因此 (a/2) sinθ = λ/2 ⇒ a sinθ = λ。对于第 n 级极小,将相隔 a/2n 的点配对,得光程差 a sinθ = nλ(n = ±1, ±2, …)。
a sinθ = nλ, n = ±1, ±2, ±3, …
These angles give the directions of destructive interference and hence the minima of the intensity pattern.
这些角度对应相消干涉方向,因此是强度图样的极小值位置。
10. Photoelectric Effect Equation | 光电效应方程推导
Einstein proposed that light consists of photons, each with energy hf. The photoelectric effect follows from energy conservation when a photon is absorbed by a metal surface.
爱因斯坦提出光由光子组成,每个光子能量为 hf。当光子被金属表面吸收时,由能量守恒可得出光电效应方程。

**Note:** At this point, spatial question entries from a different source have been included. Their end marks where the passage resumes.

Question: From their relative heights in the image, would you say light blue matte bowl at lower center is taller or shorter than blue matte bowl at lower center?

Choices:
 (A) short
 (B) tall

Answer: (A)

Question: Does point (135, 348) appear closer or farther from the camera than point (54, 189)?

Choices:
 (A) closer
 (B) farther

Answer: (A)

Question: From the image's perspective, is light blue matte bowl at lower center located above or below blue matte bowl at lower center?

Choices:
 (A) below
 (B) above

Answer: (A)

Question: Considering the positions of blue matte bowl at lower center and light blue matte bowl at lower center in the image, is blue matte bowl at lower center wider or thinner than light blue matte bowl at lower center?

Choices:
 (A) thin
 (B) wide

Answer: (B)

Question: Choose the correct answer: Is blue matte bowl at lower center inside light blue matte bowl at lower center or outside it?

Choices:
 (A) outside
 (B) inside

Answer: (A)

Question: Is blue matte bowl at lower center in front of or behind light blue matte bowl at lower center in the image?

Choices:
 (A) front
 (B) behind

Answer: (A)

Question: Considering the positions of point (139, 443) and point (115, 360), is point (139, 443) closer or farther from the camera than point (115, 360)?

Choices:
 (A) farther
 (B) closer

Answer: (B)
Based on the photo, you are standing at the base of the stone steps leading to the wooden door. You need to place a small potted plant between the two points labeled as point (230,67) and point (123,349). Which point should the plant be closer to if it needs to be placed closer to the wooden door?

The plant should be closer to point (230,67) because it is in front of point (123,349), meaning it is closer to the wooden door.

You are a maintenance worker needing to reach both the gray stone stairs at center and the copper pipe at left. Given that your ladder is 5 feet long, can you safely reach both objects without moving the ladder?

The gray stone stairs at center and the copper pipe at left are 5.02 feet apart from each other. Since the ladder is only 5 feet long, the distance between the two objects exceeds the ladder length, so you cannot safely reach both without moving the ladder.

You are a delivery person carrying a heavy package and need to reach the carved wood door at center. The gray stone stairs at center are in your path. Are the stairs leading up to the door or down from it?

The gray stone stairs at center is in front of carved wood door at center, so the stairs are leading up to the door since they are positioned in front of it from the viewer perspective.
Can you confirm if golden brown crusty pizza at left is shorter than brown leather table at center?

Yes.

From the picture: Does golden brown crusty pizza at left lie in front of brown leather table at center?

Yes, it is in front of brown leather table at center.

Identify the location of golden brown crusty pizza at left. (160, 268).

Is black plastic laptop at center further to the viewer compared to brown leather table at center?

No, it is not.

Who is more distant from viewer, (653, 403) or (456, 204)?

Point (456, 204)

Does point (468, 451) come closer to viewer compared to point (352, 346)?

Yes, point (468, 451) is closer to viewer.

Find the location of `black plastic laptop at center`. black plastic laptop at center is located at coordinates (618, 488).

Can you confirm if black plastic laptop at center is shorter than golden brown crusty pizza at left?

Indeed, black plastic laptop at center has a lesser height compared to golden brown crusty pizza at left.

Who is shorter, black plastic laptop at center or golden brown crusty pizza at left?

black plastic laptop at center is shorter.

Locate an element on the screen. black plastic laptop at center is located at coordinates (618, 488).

A photon of energy hf strikes an electron in the metal. The electron must use a minimum energy φ (the work function) to escape the surface. The remainder becomes the electron’s maximum kinetic energy, KEmax.
能量为 hf 的光子撞击金属中的电子。电子必须至少消耗能量 φ(逸出功)才能脱离表面,剩余能量成为电子的最大动能 KEmax。
hf = φ + KEmax
Since KEmax = eVs, where Vs is the stopping potential, the equation becomes eVs = hf − φ. This linear relation between f and Vs provided strong evidence for the photon model.
由于 KEmax = eVs,其中 Vs 为遏止电压,方程变为 eVs = hf − φ。f 与 Vs 之间的线性关系为光子模型提供了有力证据。
11. Period of a Mass-Spring System in SHM | 弹簧振子简谐运动周期推导
A mass attached to a spring obeys Hooke’s law, leading to simple harmonic motion. The period can be derived by relating the acceleration to the displacement or by using the auxiliary circle method.
弹簧上的重物遵循胡克定律,产生简谐运动。通过将加速度与位移关联,或使用参考圆法,可推导出周期。
From Newton’s second law and Hooke’s law (F = −kx), we have ma = −kx, so the acceleration a = −(k/m)x. This matches the SHM condition a = −ω²x, giving ω² = k/m.
由牛顿第二定律和胡克定律 F = −kx,有 ma = −kx,因此加速度 a = −(k/m)x。这与简谐运动条件 a = −ω²x 相符,得到 ω² = k/m。
Alternatively, consider uniform circular motion projected onto a diameter. The acceleration of the projected point is a = −ω²x, and the restoring force is F = −mω²x. Comparing with F = −kx yields ω² = k/m.
另一种方式,考虑匀速圆周运动在直径上的投影。投影点的加速度为 a = −ω²x,回复力为 F = −mω²x。与 F = −kx 比较,得 ω² = k/m。